Tuesday, Dec. 14, 2010 | 1:48 p.m.
Well, he said it: Congress may go through Christmas.
Speaking to reporters this afternoon, Senate Majority Leader Harry Reid delivered a pre-Christmas lump of coal that could last through the whole holiday season: Yes, he knows everyone’s itching to get home, but he’s prepared to have them hunker down through the new near, if that’s what it takes to finish his agenda.
“There’s still Congress after Christmas,” he said. “We’re not through ... Congress ends on Jan. 4. We’re going to continue working on this stuff until we get it done.”
So what’s “this stuff”? At this point, the list is fairly finite. Congress is slogging through a tax bill, but odds are good that the framework on the table will pass the Senate, either around midnight tonight or first thing Wednesday morning.
Once that happens, the Senate will take up ratification of the Strategic Arms Reduction Treaty, or START, which Obama signed with Russian Prime Minister Dmitry Medvedev earlier this year. Reid says he’s got the 67 votes to get it approved, once it’s been discussed.

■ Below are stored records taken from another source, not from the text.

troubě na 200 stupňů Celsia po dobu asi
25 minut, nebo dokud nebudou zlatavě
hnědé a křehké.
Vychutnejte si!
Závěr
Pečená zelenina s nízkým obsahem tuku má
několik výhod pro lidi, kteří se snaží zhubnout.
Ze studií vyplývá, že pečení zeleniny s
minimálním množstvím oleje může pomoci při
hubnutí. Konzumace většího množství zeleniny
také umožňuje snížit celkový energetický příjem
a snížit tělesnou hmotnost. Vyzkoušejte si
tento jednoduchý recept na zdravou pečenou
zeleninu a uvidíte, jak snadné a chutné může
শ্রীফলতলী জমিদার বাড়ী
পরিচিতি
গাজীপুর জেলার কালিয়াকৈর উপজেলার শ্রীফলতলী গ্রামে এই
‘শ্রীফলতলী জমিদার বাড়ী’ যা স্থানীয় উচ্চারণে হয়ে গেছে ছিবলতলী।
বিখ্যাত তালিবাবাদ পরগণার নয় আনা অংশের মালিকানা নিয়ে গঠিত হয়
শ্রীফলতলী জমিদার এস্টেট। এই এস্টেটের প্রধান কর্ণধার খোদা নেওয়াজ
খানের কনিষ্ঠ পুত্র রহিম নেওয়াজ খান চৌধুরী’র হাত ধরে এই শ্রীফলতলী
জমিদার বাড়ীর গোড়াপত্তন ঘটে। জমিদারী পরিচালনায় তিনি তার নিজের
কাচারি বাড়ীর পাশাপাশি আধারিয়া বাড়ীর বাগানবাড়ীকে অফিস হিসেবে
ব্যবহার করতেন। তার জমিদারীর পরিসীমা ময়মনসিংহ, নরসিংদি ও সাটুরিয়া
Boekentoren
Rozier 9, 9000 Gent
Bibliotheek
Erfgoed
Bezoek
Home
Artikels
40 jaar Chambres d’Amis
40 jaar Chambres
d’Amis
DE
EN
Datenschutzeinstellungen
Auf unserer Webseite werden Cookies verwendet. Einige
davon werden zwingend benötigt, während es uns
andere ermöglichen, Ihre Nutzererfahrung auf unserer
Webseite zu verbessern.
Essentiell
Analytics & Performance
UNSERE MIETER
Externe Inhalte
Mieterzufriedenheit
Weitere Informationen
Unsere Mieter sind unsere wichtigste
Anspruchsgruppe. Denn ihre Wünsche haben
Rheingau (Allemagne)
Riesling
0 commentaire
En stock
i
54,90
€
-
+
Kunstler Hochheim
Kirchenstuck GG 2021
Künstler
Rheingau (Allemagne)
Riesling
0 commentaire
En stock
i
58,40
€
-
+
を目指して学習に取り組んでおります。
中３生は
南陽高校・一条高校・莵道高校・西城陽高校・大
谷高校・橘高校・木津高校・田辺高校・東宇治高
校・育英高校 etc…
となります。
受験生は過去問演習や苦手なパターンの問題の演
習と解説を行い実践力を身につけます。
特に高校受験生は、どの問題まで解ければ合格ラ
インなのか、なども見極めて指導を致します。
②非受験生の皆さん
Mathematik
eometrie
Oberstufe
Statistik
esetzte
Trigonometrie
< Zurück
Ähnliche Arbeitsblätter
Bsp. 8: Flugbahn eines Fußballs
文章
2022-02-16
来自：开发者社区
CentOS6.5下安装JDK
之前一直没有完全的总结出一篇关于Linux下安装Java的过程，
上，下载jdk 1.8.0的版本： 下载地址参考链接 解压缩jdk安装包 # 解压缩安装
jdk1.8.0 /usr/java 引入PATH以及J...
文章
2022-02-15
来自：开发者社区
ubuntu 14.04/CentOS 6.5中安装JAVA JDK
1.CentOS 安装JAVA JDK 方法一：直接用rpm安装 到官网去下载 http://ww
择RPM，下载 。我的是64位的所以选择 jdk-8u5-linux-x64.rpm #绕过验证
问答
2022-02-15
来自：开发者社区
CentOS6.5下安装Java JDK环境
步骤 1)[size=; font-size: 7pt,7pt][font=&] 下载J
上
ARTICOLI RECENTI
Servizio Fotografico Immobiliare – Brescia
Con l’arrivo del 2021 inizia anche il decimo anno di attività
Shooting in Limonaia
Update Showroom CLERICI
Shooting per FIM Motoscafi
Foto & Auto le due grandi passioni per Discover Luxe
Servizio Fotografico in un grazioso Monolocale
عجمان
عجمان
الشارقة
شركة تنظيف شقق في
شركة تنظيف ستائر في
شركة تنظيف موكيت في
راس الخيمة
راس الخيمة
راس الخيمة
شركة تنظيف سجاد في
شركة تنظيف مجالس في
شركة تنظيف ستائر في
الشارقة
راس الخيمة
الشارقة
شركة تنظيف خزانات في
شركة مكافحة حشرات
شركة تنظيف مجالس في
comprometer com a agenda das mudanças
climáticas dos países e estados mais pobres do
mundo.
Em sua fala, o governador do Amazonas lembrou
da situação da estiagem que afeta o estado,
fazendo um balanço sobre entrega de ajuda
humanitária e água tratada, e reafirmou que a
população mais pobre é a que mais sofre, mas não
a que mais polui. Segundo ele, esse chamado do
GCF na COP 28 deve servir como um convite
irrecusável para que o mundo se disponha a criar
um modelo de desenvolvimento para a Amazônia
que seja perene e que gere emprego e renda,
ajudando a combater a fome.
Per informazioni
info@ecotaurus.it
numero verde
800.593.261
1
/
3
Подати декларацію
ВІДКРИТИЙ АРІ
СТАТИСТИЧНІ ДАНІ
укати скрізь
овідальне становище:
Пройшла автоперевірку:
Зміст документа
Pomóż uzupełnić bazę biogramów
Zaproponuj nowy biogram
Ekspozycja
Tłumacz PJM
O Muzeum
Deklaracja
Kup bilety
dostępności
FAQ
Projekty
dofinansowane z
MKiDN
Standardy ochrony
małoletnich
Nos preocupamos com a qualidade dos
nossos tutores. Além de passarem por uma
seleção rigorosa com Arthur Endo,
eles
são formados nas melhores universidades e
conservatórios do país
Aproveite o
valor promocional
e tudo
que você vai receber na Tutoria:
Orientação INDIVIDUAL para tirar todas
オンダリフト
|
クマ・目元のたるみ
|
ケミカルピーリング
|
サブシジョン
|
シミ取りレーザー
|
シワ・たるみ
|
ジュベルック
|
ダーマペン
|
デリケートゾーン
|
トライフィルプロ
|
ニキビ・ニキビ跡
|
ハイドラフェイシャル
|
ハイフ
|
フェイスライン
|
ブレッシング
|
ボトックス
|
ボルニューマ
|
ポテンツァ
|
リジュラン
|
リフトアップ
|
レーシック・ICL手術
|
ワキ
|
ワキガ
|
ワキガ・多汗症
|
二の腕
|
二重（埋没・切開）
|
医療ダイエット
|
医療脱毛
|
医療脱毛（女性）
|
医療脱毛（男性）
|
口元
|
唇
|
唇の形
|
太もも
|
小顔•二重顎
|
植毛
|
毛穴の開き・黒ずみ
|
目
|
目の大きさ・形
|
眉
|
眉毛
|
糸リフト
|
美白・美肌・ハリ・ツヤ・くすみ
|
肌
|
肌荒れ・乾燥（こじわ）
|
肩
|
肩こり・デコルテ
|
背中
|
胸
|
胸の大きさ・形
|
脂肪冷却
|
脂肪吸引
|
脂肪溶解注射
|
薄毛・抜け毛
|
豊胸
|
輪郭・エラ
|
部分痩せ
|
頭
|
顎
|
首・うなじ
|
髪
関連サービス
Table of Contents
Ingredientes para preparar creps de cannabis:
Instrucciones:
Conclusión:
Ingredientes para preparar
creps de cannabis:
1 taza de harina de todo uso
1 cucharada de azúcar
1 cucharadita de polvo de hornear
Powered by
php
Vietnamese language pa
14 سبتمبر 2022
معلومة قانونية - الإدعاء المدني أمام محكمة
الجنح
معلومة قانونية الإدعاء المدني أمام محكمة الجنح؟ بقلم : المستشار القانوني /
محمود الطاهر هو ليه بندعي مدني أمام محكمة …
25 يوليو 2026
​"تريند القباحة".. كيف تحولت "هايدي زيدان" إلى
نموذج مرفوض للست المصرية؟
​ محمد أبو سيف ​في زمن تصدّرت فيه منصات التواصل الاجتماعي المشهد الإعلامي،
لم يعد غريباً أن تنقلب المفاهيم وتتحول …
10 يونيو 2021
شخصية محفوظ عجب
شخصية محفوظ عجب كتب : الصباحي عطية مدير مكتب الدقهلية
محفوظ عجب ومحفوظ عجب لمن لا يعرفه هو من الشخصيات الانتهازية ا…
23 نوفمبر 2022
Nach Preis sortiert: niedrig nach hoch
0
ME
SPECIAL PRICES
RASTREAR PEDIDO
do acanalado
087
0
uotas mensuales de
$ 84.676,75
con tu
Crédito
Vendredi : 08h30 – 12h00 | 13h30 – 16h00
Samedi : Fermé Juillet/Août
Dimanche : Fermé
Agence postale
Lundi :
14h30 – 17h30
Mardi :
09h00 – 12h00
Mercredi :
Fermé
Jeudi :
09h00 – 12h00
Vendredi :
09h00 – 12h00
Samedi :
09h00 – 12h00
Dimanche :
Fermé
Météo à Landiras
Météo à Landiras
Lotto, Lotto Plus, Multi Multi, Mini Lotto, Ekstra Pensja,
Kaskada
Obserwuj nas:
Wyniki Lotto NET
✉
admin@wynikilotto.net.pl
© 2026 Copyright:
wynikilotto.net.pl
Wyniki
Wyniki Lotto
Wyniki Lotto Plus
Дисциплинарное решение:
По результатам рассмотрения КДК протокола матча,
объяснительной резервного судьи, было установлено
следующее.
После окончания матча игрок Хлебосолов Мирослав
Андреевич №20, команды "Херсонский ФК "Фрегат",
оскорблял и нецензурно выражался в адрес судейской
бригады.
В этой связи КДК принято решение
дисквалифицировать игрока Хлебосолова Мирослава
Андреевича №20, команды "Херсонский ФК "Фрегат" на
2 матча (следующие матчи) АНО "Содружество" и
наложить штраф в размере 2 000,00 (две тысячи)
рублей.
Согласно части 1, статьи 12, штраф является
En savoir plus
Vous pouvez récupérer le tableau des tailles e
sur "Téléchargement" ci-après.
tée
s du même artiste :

The Senate’s then expected to spend the balance of the week — and that includes the weekend, folks — toggling back and forth between START and hashing out a federal budget, which has to be done by the end of the day Dec. 18th (that’s when the government officially runs out of money).
Something Las Vegas watchers will want to note especially: that calendar likely means that we’ll have a verdict on the fate of online poker by Saturday night. Lawmakers say the only viable vehicle for such a policy change is a big bill, and since the tax bill is effectively off the table, the budget omnibus package appears to be the last chance to go through.
But that’s not all: the rest of Reid’s roster includes a repeal of the military’s "Don’t Ask, Don’t Tell" policy against gays serving openly in the military; the DREAM Act — a bill to give young undocumented military enlistees and college students a shot at citizenship; funding health care for 9/11 responders; confirming a whole list of judicial appointees; and apparently a lands bill — Reid threw that one into the mix this afternoon.
Adding all that up, it’s still technically possible for lawmakers to get out of Washington in time to hang stockings by the chimney with care back in their districts; but that’s if there are no glitches and Republicans agree to move items without availing themselves of procedural delays — which is not too likely an expectation, considering that Republicans as a caucus vehemently oppose some of those programs ranking further down the list.
“We are going to complete our work no matter how long it takes,” Reid said.